Pero la muerte ha sido siempre un elemento fundamental de comprensión del ser humano, de su paso por la vida. Las conclusiones filosóficas transitan por la idea de un continuo retorno en Anaximandro, un viaje al mundo de las ideas platónico o la fuerza de la interpretación religiosa que ha hecho de la muerte dos tendencias curiosas: la una como un tránsito hacia otra vida tan material como la nuestra, con los mismos atributos corporales; la otra, una ascensión del alma haciendo del cuerpo mera descomposición. Y un largo etcétera.
En cualquier caso, nuestra muerte, la manera de entenderla, ha dejado de apoyarse en cualquiera de esas tesis de pensamiento para ser abordada como una cuestión meramente política y, como tal, pública. La experiencia de la muerte ya no es una forma de saber de la finitud para proporcionar a quien la presencia una esperanza en la vida eterna, sino que ahora ha dejado de recibirse como conciencia de muerte para pasar a ser acontecimiento de muerte. Y la diferencia entre la conciencia y el acontecimiento es grande.
La conciencia de muerte nace de una interpretación que tiene que ver con lo que los filósofos llaman ontología. Desde ella surge el pensamiento para dotar de posibles respuestas, todas en este caso colgadas del concepto de esperanza, para dotar de sentido a ese episodio final de nuestras vidas. La conciencia de muerte es, por tanto, algo fundamental para establecer los lazos entre el ser humano y su manera de afrontar el acontecimiento último. Es desde esta conciencia de muerte desde donde construimos, por paradójico que pueda resultar, una vida, una estructura de pensamiento, una pregunta que acompaña siempre en cualquier fase de nuestra condición mortal.

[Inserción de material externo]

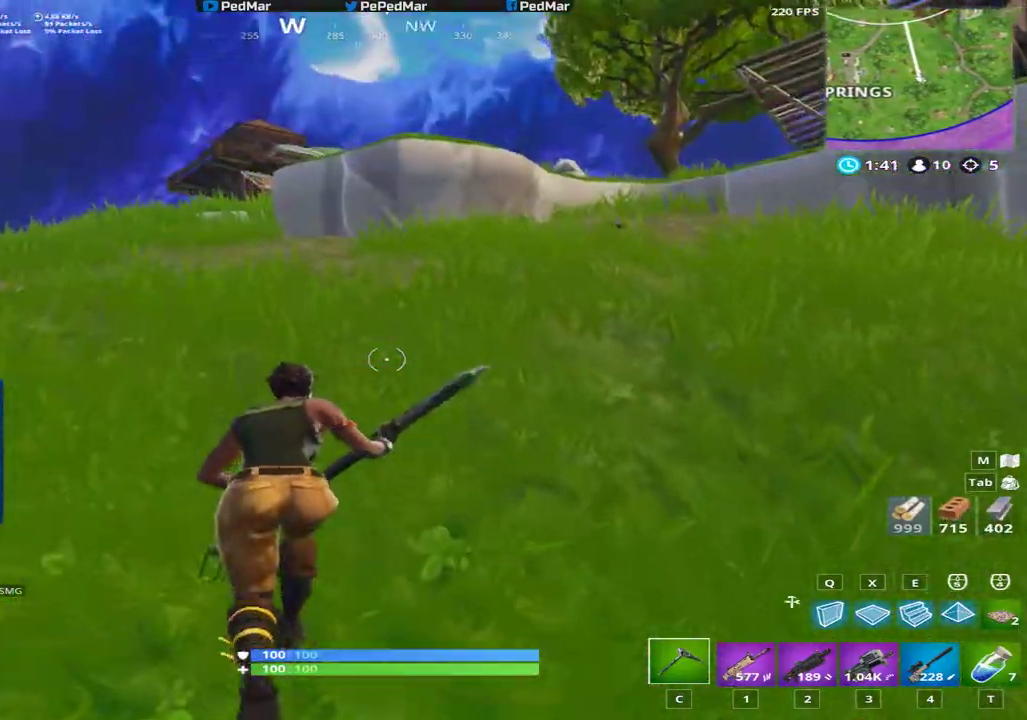
{"keys": ["d", "shift", "w"], "mouse": [], "events": [[400, "d", "down"]]}
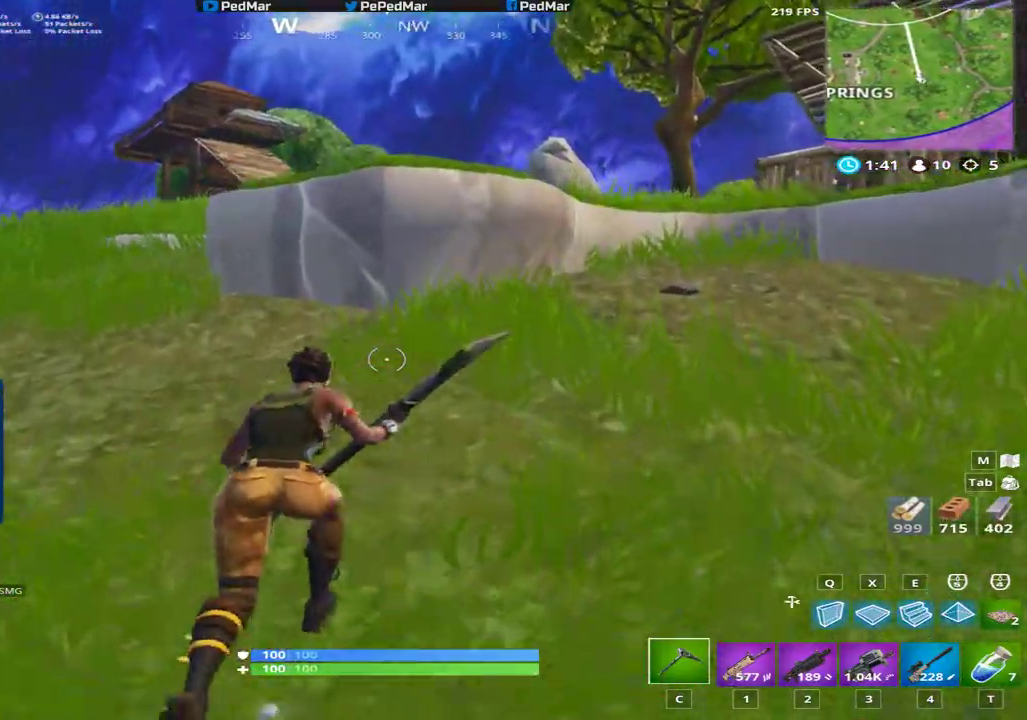
{"keys": ["d", "shift", "w"], "mouse": [], "events": []}
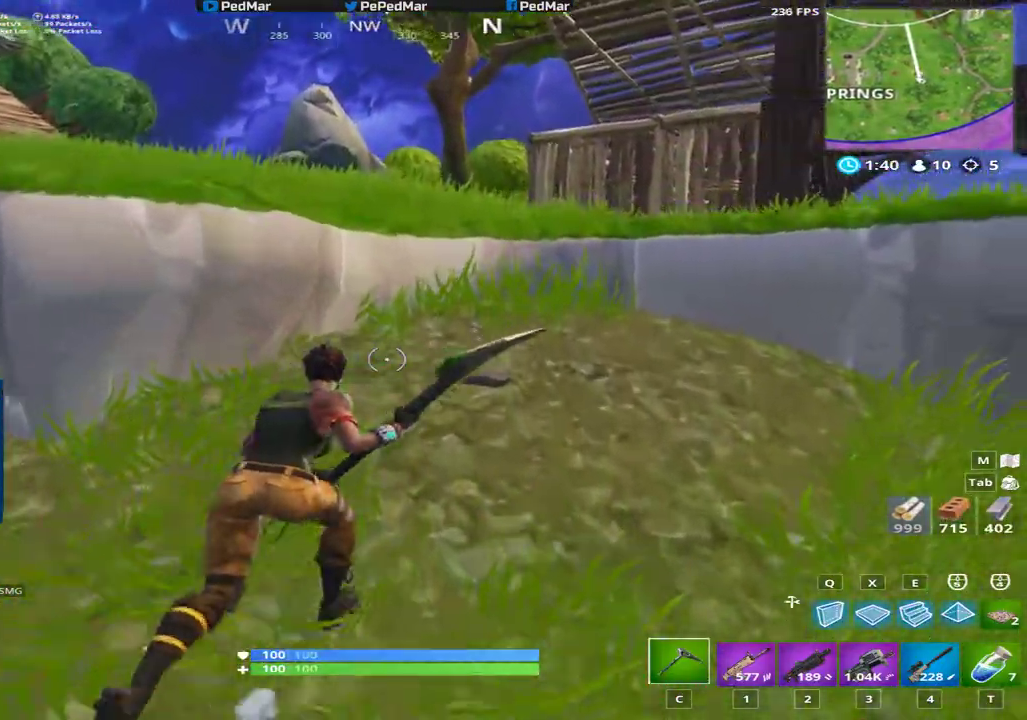
{"keys": ["shift", "w"], "mouse": [], "events": [[150, "d", "up"], [217, "space", "down"], [333, "space", "up"]]}
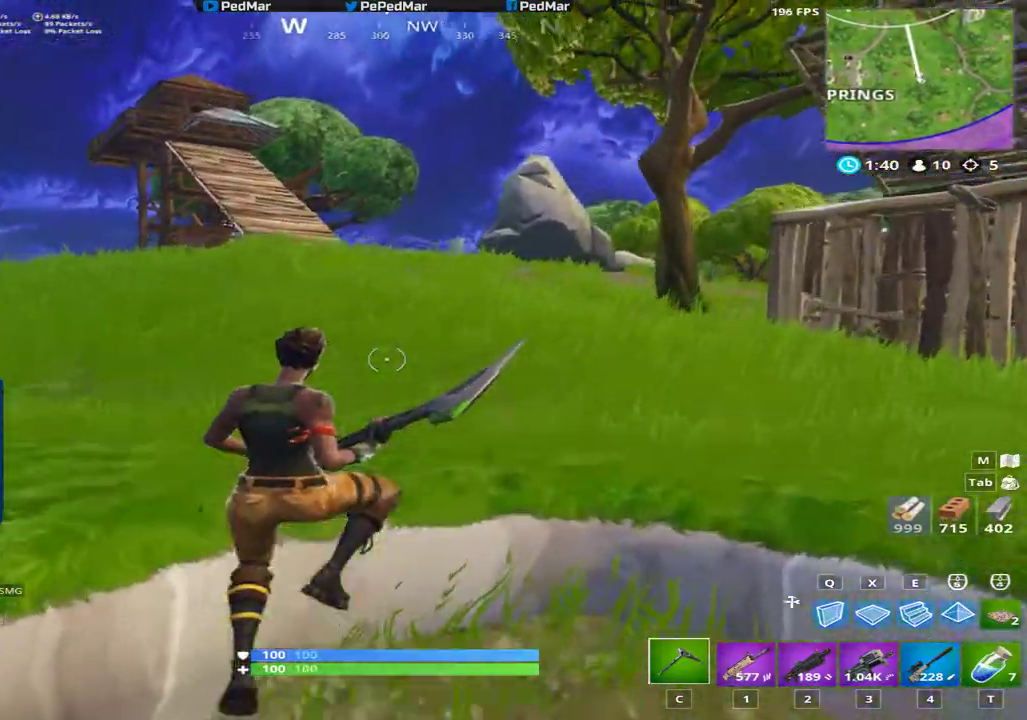
{"keys": ["shift", "w"], "mouse": [], "events": []}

La muerte como acontecimiento es otra cosa porque cuelga de un proceso de desnaturalización que distancia la pregunta a favor del dato.
Y es que los mecanismos por los que hemos desvirtuado la idea de muerte vienen provistos de, entre otras cosas, una individualidad fortalecida por el liberalismo, una prisa incapaz de dejar en el pensamiento una brizna de placer reflexivo y, sobre todo, la necesidad de alejar el concepto de muerte de nuestros ritmos de vida. La muerte como un elemento desnaturalizado procura un ser humano que siempre actúa como inmortal, en una inmortalidad que aísle la pregunta, que no condicione ni un solo minuto de nuestras torpes vidas de producción y consumo para dedicarlos a la ontología ni a la escatología (qué puede esperarnos después, sería la gran reflexión).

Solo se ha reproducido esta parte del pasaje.